◆ TRY IT ◆
For the entries below, state how many lines contain the word "edificios" and add nothing else.

• • • • •

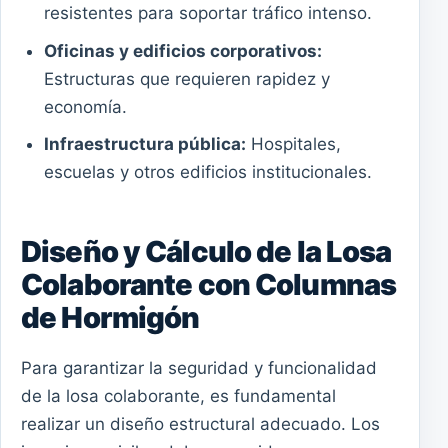
resistentes para soportar tráfico intenso.
Oficinas y edificios corporativos:
Estructuras que requieren rapidez y
economía.
Infraestructura pública:
Hospitales,
escuelas y otros edificios institucionales.
Diseño y Cálculo de la Losa
Colaborante con Columnas
de Hormigón
Para garantizar la seguridad y funcionalidad
de la losa colaborante, es fundamental
realizar un diseño estructural adecuado. Los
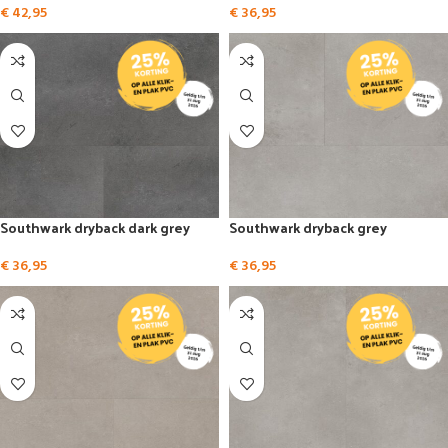
€
42,95
€
36,95
Southwark dryback dark grey
Southwark dryback grey
€
36,95
€
36,95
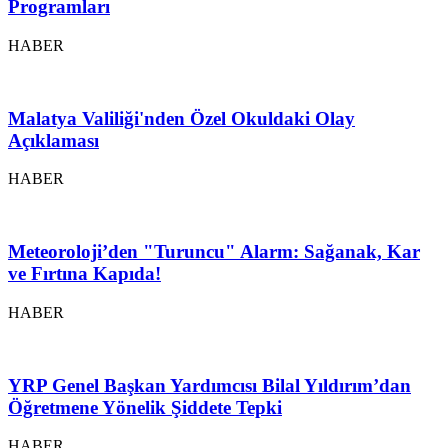
Programları
HABER
Malatya Valiliği'nden Özel Okuldaki Olay
Açıklaması
HABER
Meteoroloji’den "Turuncu" Alarm: Sağanak, Kar
ve Fırtına Kapıda!
HABER
YRP Genel Başkan Yardımcısı Bilal Yıldırım’dan
Öğretmene Yönelik Şiddete Tepki
HABER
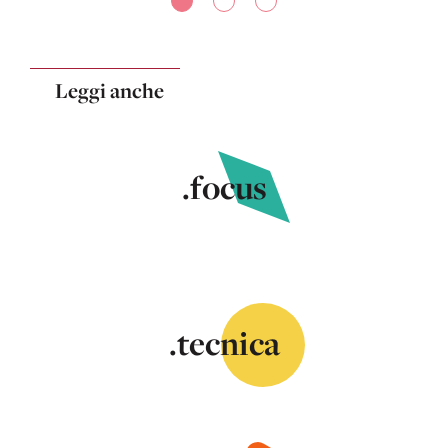
Leggi anche
.focus
.tecnica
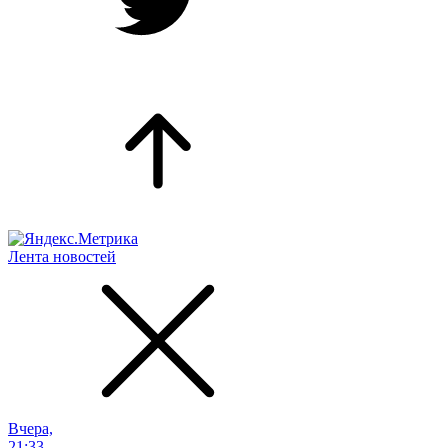
Лента новостей
Вчера,
21:33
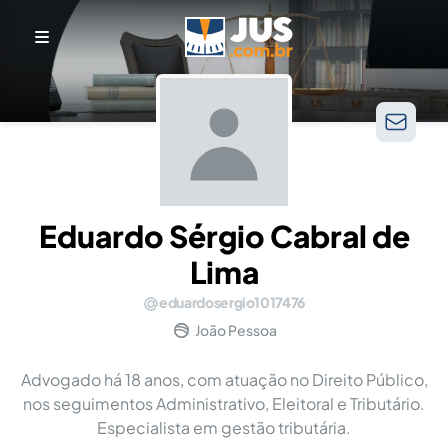
Eduardo Sérgio Cabral de
Lima
eduardosergio1017476
João Pessoa
Advogado há 18 anos, com atuação no Direito Público,
nos seguimentos Administrativo, Eleitoral e Tributário.
Especialista em gestão tributária.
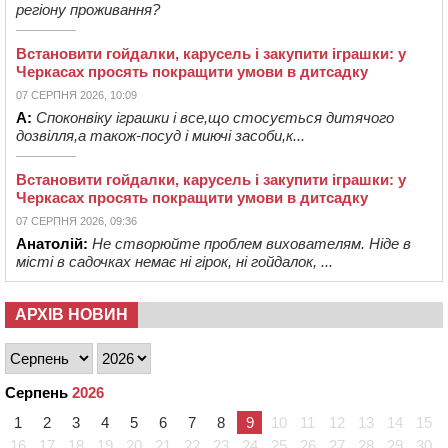
регіону проживання?
Встановити гойдалки, карусель і закупити іграшки: у
Черкасах просять покращити умови в дитсадку
07 СЕРПНЯ 2026, 10:09
А:
Споконвіку іграшки і все,що стосується дитячого
дозвілля,а також-посуд і миючі засоби,к...
Встановити гойдалки, карусель і закупити іграшки: у
Черкасах просять покращити умови в дитсадку
07 СЕРПНЯ 2026, 09:36
Анатолій:
Не створюйте проблем вихователям. Ніде в
місті в садочках немає ні гірок, ні гойдалок, ...
АРХІВ НОВИН
Серпень
2026
1
2
3
4
5
6
7
8
9
10
11
12
13
14
15
16
17
18
19
20
21
22
23
24
25
26
27
28
29
30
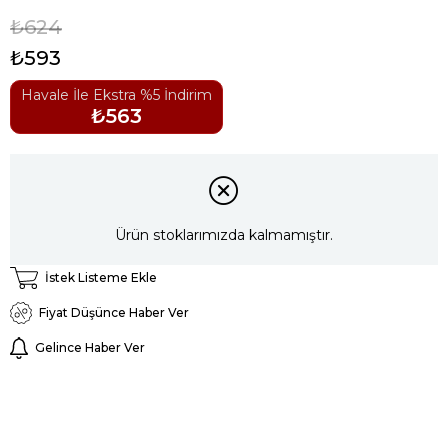
₺624
₺593
Havale İle Ekstra %5 İndirim
₺563
Ürün stoklarımızda kalmamıştır.
İstek Listeme Ekle
Fiyat Düşünce Haber Ver
Gelince Haber Ver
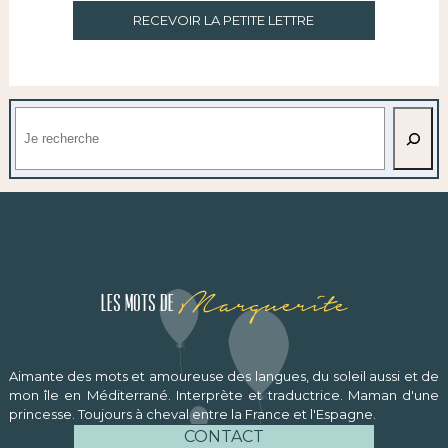
RECEVOIR LA PETITE LETTRE
Rechercher
Marguerite
Les mots de
Aimante des mots et amoureuse des langues, du soleil aussi et de
mon île en Méditerrané. Interprète et traductrice. Maman d'une
princesse. Toujours à cheval entre la France et l'Espagne.
CONTACT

• • • • •

◆ TASK SOLUTION ◆
2